=== COMPITO A ===
Nel brano su Maria Sole Agnelli, quale difetto di Gianni Agnelli indicò lei quando Enzo Biagi insistette?
=== COMPITO B ===
Stabilisci se ciascuna delle seguenti affermazioni concorda con il brano su Maria Sole Agnelli e rispondi sì o no citando le parole decisive del brano: (i) Maria Sole Agnelli è morta a cento anni; (ii) le perdite russe indicate dalle forze armate ucraine comprendono soltanto i morti; (iii) l’invasione citata è datata 24 febbraio 2022.
=== COMPITO C ===
Riprendi il brano su Maria Sole Agnelli e sulle perdite russe in Ucraina e proseguilo dopo la sua ultima frase.

=== BRANO ===
▬▬▬
Ieri è morta Maria Sole Agnelli, a cento anni, e il Corriere ha ripubblicato un colloquio con lei che rimpiangeva Gianni Agnelli, le telefonate con lui, il modo affettuoso in cui le era stato accanto quando morì suo marito, bei ricordi. Io però non ho mai dimenticato un’antica intervista a Maria Sole di Enzo Biagi, che le chiese di nominare un difetto di Gianni, e lei ci pensò su, poi disse che non gliene veniva in mente nessuno. Ma uno, almeno uno, chi non ha un difetto, incalzò Biagi. Lei ci ripensò, poi disse: “Manca un po’ di umanità”. Ecco, è quello che succede in giro, chi di noi non ne è contagiato? Ieri l’ufficio centrale delle forze armate ucraine aggiornava, come ogni giorno, le perdite di militari russi a un milione 202 mila e 070 uomini, fra morti e feriti, dall’invasione del 24 febbraio 2022. Ma le cifre sono montate a dismisura, diranno subito i miei piccoli lettori, la prima vittima della guerra è la verità, eccetera. Certo: facciamo allora che siano la metà, dunque soltanto 601 mila e 035 uomini fra morti e feriti.
▬▬▬
=== SEZIONE DATI ===
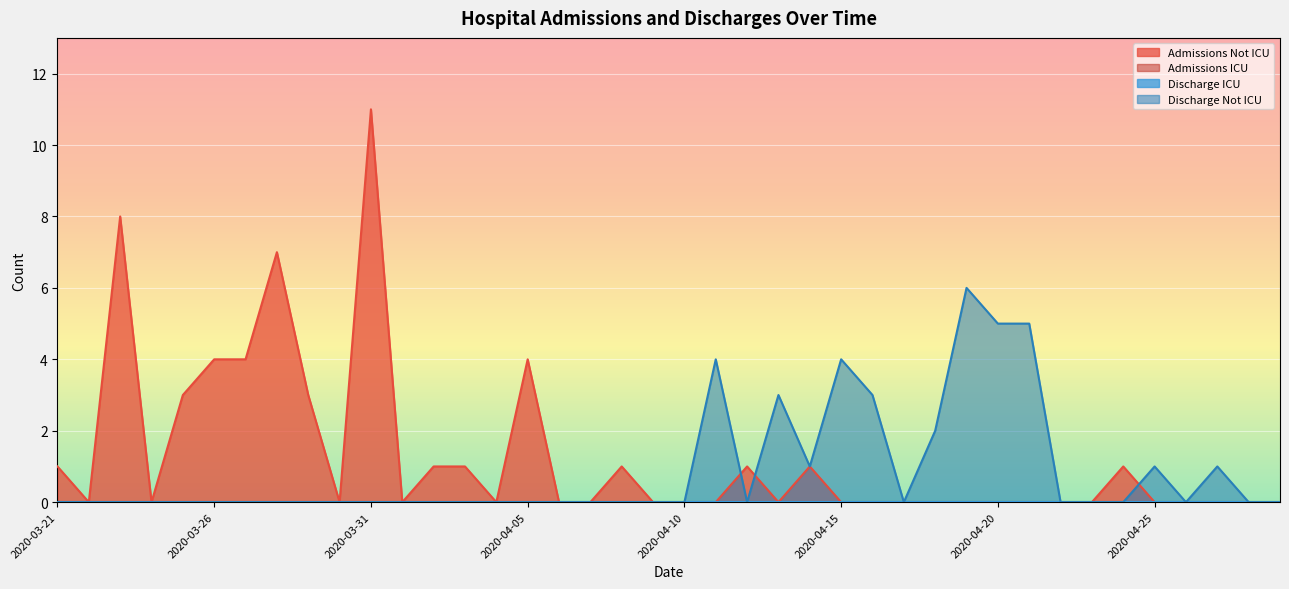

Rank the categories by Admissions Not ICU value from highest to lowest.

2020-03-31, 2020-03-23, 2020-03-28, 2020-03-26, 2020-03-27, 2020-04-05, 2020-03-25, 2020-03-29, 2020-03-21, 2020-04-02, 2020-04-03, 2020-04-08, 2020-04-12, 2020-04-14, 2020-04-24, 2020-03-22, 2020-03-24, 2020-03-30, 2020-04-01, 2020-04-04, 2020-04-06, 2020-04-07, 2020-04-09, 2020-04-10, 2020-04-11, 2020-04-13, 2020-04-15, 2020-04-16, 2020-04-17, 2020-04-18, 2020-04-19, 2020-04-20, 2020-04-21, 2020-04-22, 2020-04-23, 2020-04-25, 2020-04-26, 2020-04-27, 2020-04-28, 2020-04-29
▬▬▬
=== RISPOSTA A ===
Disse che gli mancava un po’ di umanità.

=== RISPOSTA B ===
(i) Sì: «Ieri è morta Maria Sole Agnelli, a cento anni».
(ii) No: «fra morti e feriti».
(iii) Sì: «dall’invasione del 24 febbraio 2022».

=== RISPOSTA C ===
L’operazione militare speciale è stata una vittoria, vero? Certo, se oltre ad addebitare alla colpa esclusiva di Zelensky e la sua cricca qualche centinaio di migliaia di perdite umane ucraine – cioè esattamente quello che altri dicono delle vittime di Gaza, morti e amputati, colpa esclusiva di Hamas – si consideri come un costo proporzionato al fine (la conquista del 18-19 per cento del territorio ucraino, Crimea compresa) la perdita di 601 mila eccetera vite, quasi quante l’Italia nel mattatoio della Prima guerra mondiale. E però, nel conto ilare dei sostenitori della Grande Russia, la stessa orribile catasta di morti e feriti è una conferma dell’ideale, così come il numero di morti sovietici nella Grande Guerra Patriottica, forse più di 25 milioni, che loro chiamano russi, passando sopra qualche milione di ucraini. Dunque la domanda se siano più fessi o più cattivi è per il momento sospesa: mancano un po’ di umanità.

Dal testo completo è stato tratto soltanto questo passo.